Doria had a broken ankle, several nasty scrapes on her arm, and some bruises from hitting the stone well casing. She was cold and wet but was otherwise all right. She had managed to get herself above the few feet of water in the well by pushing her back against the rocks and resting her good foot on one of them that protruded slightly, but she couldn’t climb out because the well sides were too smooth. “But I don’t know how much longer I could have kept myself out of the water. My leg was starting to hurt where I had it pushed against the side of the well,” she said. “My ankle was hurting awful and I was cold and wet and getting pretty tired. I didn’t dare yell.”

They checked her out at the hospital, set the ankle, and sent her home.

“You can go home,” Rob told Arlena finally. “I guess we just have to take your word for it all. The Staties found the guy at a diner and checked his record. He’s been arrested before on suspicion of molestation but never convicted. Maybe this time. He comes from upstate New York and was just driving through here when he saw Doria. He apparently asked you for directions to cover himself and picked a road name that happened to be one we have here in town.”

She said, “Thanks,” trying to keep her weariness from showing.

The police chief snorted. “Next time, give us a heads up, will you?”

She said, “Sure,” positive that he didn’t believe anything she said.
Isn’t there anyone, any place, who believes me? But how can they, when I don’t believe it myself?

Filled with deep sadness as well as the bone-deep numbing tiredness, she walked out into a parking lot dim with evening shadows. A tall figure detached itself from the side of the building and came toward her.

“I think you need a good cup of coffee,” Phil said.

She stopped and looked at him, not speaking, unsure why he was there.

He looked down at her, but Arlena couldn’t see his face in the dimness. “They probably weren’t very kind,” he said, gesturing toward the police station. “Police have to be skeptical, but I know that it happened just like you said it did.”

“You believe me?” she asked, incredulous and wishing she could see his face to see if he was laughing at her. “Nobody else does.”

“You were right about the accident, and there was no way you could have known that. I’ve read about such things. They’re unexplainable but they happen sometimes.” He put his hand gently on her arm. “How could I not believe? Maybe you need supper, too. And somebody to talk to, help you calm down. You’re pretty tense.”

“Yes. It’s been a long day.”

“And nobody thought to give you anything to eat?”

“They offered coffee but I couldn’t drink it.”

“Figures. I’ll take care of that. Proper EMT procedures and all that.”

She looked up at him, finally able to see his eyes and the concern there, and was flooded with warmth that eased the chill around her heart.

“I think it’s all pretty neat. I’ve never met anyone like you before.” Phil gently steered her around. “We’ll take my car. That ability might even be a help to me sometime.” He paused, glanced at her. “Once I get used to it. If you’ll let me try to get used to it. You haven’t been treated very well.”

As she let him help her into his Jeep, she wished she could really see the future, know what this could lead to, once the novelty had worn off and he was facing the reality. She released a long breath. “Why not? I’d like to be able to talk about it with someone. Somebody who wasn’t laughing at me.”

“I’m not laughing.” He climbed in beside her. “I asked around a little about you, heard how your longtime friend had left you, and I was going to ask you out when all this happened. Your knowing about that accident shook me for a while, but the more I thought about it, the neater it sounded. I’m intrigued by that sort of thing.”
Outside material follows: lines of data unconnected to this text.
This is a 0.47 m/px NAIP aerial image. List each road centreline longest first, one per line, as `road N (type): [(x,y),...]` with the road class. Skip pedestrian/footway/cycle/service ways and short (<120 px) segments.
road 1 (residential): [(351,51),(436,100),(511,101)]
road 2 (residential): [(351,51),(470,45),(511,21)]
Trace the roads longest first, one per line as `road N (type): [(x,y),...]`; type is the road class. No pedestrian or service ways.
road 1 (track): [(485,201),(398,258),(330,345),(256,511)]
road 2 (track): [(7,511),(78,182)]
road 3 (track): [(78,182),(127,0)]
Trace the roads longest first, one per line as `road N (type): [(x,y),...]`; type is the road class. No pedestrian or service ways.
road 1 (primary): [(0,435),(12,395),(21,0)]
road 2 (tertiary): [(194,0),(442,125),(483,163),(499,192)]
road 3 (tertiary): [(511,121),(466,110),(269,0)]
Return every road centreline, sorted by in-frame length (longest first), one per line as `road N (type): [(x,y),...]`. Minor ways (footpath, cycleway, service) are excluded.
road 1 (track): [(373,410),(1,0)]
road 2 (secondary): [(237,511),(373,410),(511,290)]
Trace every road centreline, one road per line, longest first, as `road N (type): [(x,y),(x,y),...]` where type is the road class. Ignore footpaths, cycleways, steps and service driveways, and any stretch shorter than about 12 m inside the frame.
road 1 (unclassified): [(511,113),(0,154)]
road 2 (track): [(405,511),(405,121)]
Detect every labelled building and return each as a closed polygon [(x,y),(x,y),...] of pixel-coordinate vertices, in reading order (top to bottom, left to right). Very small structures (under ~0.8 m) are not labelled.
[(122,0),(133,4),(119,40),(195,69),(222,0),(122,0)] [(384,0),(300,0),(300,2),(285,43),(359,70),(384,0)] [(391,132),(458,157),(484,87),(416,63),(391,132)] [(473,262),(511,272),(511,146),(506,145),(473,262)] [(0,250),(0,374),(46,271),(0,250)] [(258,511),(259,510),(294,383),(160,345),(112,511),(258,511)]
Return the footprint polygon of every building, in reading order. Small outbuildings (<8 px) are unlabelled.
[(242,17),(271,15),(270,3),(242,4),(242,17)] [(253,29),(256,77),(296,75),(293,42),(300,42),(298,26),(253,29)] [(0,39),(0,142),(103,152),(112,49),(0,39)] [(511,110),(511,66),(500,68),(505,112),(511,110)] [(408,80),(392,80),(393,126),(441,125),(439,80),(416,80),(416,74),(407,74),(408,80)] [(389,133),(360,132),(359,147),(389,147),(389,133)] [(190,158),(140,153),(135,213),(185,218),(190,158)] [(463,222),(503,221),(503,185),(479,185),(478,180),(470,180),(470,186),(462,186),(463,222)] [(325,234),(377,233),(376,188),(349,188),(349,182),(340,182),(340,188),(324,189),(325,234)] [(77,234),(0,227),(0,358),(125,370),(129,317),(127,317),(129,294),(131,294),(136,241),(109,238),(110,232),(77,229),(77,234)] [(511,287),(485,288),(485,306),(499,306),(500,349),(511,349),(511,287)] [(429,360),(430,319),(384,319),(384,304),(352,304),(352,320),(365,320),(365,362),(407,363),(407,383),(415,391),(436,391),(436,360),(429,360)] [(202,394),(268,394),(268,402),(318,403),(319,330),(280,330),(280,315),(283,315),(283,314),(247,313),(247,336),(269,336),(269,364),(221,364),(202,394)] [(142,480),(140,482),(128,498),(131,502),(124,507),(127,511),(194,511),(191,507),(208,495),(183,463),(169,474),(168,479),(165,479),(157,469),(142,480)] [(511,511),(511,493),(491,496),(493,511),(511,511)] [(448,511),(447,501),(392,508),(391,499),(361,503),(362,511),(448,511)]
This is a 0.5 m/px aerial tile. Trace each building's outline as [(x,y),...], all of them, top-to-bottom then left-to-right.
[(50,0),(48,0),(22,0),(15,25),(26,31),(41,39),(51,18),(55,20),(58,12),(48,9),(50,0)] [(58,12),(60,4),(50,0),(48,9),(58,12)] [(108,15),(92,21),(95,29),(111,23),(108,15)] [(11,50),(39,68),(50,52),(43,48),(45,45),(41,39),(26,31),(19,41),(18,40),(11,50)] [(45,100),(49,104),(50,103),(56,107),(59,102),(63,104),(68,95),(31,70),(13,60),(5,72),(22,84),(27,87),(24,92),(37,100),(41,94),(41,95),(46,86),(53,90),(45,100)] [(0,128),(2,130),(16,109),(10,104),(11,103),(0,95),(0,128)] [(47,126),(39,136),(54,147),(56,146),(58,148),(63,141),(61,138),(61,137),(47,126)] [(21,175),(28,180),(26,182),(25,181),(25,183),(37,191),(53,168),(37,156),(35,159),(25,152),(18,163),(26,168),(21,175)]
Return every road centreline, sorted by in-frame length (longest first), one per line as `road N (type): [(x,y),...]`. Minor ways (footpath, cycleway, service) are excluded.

His projected warmth had spread to all of her bones and she knew he meant what he said. She said softly, trying not to sound too eager, “And I’d have taken you up on your offer. I need somebody who can accept, if not understand what I don’t understand myself.”

He reached across the console and squeezed her fingers. “It may take some time.”

“I have time.”
All the time in the world. Sometimes it helps not to see the future – just accept it as it comes along—but she could see possibilities.
“But right now, I really need that coffee.”